WHAT TO PRODUCE
Please return only the lines from the one holding "aloesu delikatnie pielęgnuje" through the one holding "Pozostawia świeży oddech.", exactly as they appear in the records below, both ends included.
* * * * * * * * *
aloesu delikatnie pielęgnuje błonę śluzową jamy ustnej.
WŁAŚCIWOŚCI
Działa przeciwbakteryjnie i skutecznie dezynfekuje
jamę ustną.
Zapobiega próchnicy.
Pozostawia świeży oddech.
* * * * * * * * *
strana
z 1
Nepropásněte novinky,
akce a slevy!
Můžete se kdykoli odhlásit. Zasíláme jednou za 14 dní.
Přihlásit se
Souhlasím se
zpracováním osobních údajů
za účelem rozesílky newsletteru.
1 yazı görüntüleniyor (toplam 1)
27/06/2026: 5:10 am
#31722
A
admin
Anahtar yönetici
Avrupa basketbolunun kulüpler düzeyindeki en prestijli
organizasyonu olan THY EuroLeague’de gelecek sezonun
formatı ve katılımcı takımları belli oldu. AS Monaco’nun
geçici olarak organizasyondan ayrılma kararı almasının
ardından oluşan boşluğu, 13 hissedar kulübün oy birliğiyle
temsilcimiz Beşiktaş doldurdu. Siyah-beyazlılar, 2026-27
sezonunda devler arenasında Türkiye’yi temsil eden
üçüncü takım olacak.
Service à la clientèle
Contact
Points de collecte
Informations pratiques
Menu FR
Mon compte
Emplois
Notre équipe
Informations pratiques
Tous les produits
* * * * * * * * *
RESULT OF THE EXERCISE
aloesu delikatnie pielęgnuje błonę śluzową jamy ustnej.
WŁAŚCIWOŚCI
Działa przeciwbakteryjnie i skutecznie dezynfekuje
jamę ustną.
Zapobiega próchnicy.
Pozostawia świeży oddech.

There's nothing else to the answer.